Task a - In the forum question below, which R version does the setup list?

——

Importing multiple csv file from different folder and extracting the filename as additionnal columns: headers faith and multifolders case

Question

Use of ldply (package "plyr") to import multiple csv files from a folder: header faith, and how to do it for multiple folders?

set up:
- Desktop: MacBook Pro (Early 2011) with iOS 10.13.6
- Software version: R version 3.5.1 (2018-07-02) -- "Feather Spray"
- R studio: Version 1.1.456

I would like to import multiple csv files from specific folders and merge them into one file with 5 columns: Variable1/Variable2/file_name/experiment_nb/pulse_nb I have managed to make the importation of all files from the same folder from previous similar questions in StackOverflow in the same data.frame, however, I am not sure of how to do it for different folder and the faith of header of each file after merge, . As the file are too big to handle manually (200 000 lines per files), I want to make sure there is not any mistake that would cause all subsequent analysis to fail, such as the line of the header before the data of each csv file imported

The csv looks like this: "20190409-0001_002.csv" with the date, followed by the name of the experiment (0001) in the example, and the number of the pulse (002)

#setting package and directory
library(plyr)
library(stringr)
setwd("/Users/macbook/Desktop/Project_Folder/File_folder1")

#Creating a list of all the filenames: 
filenames <- list.files(path = "/Users/macbook/Desktop/Project_Folder/File_folder1")

——

Task b - Count the lines of the records below that contain the string "acciaccatura", treating case as significant, and give only the number.

——

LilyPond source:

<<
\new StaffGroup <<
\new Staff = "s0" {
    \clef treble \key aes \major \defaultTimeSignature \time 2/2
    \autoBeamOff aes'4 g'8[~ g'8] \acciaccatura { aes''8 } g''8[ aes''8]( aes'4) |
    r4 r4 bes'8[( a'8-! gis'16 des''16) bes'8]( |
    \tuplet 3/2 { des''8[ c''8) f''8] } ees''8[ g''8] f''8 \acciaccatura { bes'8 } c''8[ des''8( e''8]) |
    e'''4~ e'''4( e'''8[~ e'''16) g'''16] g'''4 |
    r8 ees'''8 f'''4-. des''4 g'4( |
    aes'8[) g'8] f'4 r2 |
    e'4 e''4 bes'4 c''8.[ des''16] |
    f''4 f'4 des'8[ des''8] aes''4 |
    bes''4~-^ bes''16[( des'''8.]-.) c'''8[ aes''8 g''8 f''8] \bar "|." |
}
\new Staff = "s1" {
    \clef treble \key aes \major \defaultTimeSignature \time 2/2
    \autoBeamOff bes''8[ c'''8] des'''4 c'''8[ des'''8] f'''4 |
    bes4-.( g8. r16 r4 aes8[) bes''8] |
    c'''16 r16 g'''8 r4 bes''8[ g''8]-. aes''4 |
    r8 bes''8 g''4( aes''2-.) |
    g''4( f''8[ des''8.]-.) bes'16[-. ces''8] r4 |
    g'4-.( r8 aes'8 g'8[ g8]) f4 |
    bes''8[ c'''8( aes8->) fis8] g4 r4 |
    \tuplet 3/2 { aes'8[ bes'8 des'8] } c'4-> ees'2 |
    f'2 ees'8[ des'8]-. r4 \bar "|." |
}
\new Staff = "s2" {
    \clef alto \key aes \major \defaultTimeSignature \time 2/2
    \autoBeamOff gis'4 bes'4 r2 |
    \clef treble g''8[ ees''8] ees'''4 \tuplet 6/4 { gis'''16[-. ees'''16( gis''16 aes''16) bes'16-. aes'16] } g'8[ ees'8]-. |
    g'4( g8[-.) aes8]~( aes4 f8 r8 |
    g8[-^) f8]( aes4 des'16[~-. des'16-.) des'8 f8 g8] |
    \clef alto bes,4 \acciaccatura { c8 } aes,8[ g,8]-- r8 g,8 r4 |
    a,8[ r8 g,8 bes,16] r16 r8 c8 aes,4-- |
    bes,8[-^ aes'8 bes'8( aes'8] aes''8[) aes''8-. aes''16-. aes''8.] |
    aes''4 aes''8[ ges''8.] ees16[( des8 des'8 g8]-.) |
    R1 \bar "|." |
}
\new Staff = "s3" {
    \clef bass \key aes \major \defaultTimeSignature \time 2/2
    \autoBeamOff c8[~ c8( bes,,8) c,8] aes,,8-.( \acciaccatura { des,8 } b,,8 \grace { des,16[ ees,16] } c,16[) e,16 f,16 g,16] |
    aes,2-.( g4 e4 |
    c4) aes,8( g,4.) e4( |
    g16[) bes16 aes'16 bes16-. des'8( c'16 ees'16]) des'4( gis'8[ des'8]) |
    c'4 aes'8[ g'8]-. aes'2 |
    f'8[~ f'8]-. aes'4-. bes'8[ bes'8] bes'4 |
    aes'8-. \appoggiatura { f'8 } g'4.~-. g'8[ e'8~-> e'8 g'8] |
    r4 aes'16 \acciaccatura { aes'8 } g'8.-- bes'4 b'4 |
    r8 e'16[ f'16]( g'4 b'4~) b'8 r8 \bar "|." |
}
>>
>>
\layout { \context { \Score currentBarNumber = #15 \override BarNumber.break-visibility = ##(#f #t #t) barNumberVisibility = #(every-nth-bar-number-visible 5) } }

——

Right answer a - R version 3.5.1 (2018-07-02), "Feather Spray"

Right answer b - 5